Fraser Nelson Fraser Nelson

Why did Facebook reject The Spectator’s Joe Biden cover?

Earlier this week, I was asked to list the three biggest threats to the media. Aside from the general sales decline of newspapers, I said, the threat of bot censorship – and the lack of accountability from the firms who apply it. We at The Spectator have just come across a classic example of this, when Facebook refused to publish this week’s cover satirising Joe Biden when we submitted it as an advert. The cover asked if Biden would serve for six more years, but the illustration had him holding up five fingers. A nice joke, but hardly a cruel one. So we appealed. An email came back saying:

You asked for another review of your rejected ads. After another review, it’s been determined that they still don’t comply with our Advertising Policies.

So that was it. Our Biden cover was rejected. No further recourse. Computer says no.

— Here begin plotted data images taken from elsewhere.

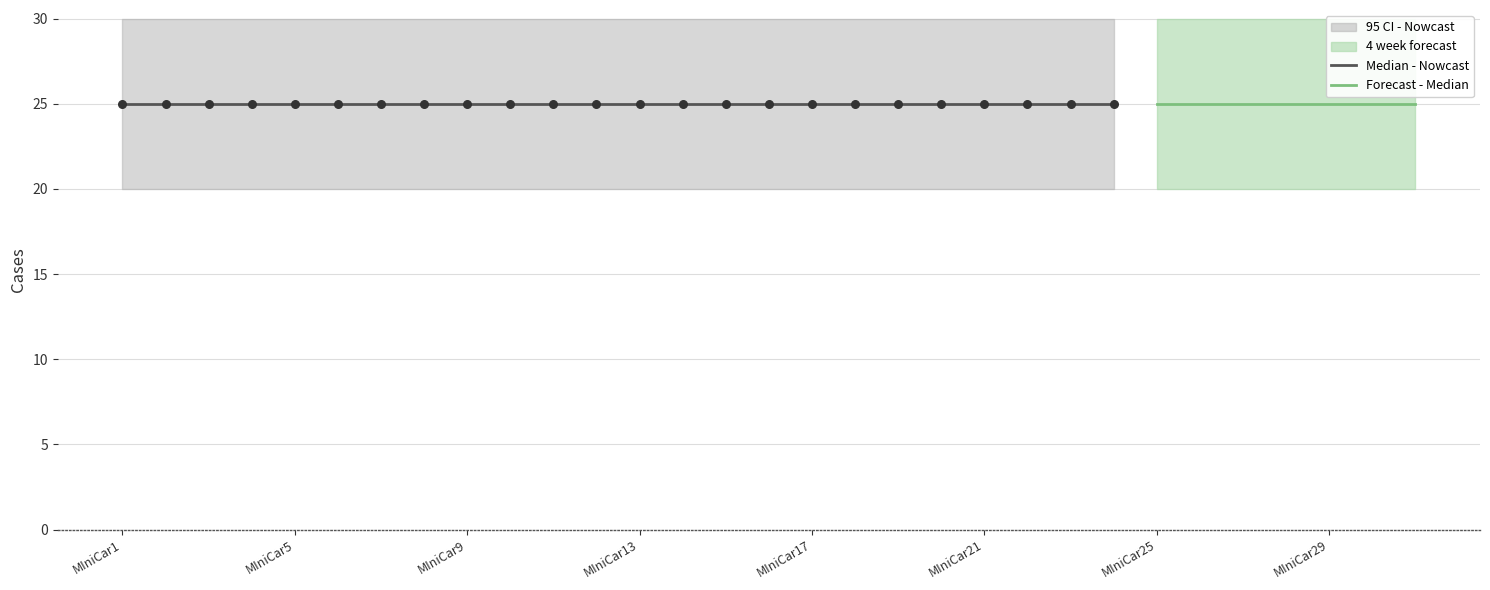

At how many categories does at least one series exceed 26?

31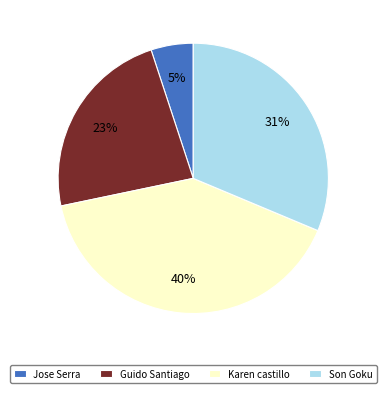

True or false: Guido Santiago accounts for 14% of the total.

False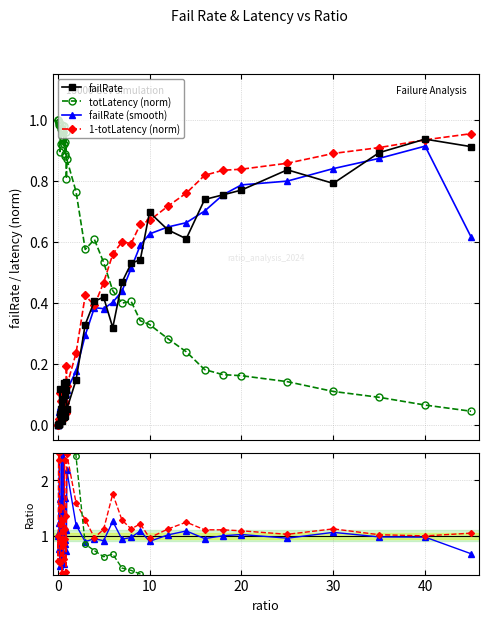

How many data points in failRate are above 0?

39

What happened next makes an interesting case study of the power – and accountability – of the social media giants that hold such sway over British public debate. Facebook is now the no.1 source of UK news after the broadcasters, its bots deciding which news posts are promoted and which ones are concealed. Whoever programmes the bots wields more power than any of the great media barons: Hearst, Beaverbrook or Murdoch. I’m not saying that Facebook is politically biased, just that bots are getting more energetic which makes life harder for satire and against-the-grain arguments (from left or right). This is something I now encounter daily: a Kafkaesque process of rejection, lack of explanation and algorithm editing which has far more influence over what we read than is generally acknowledged.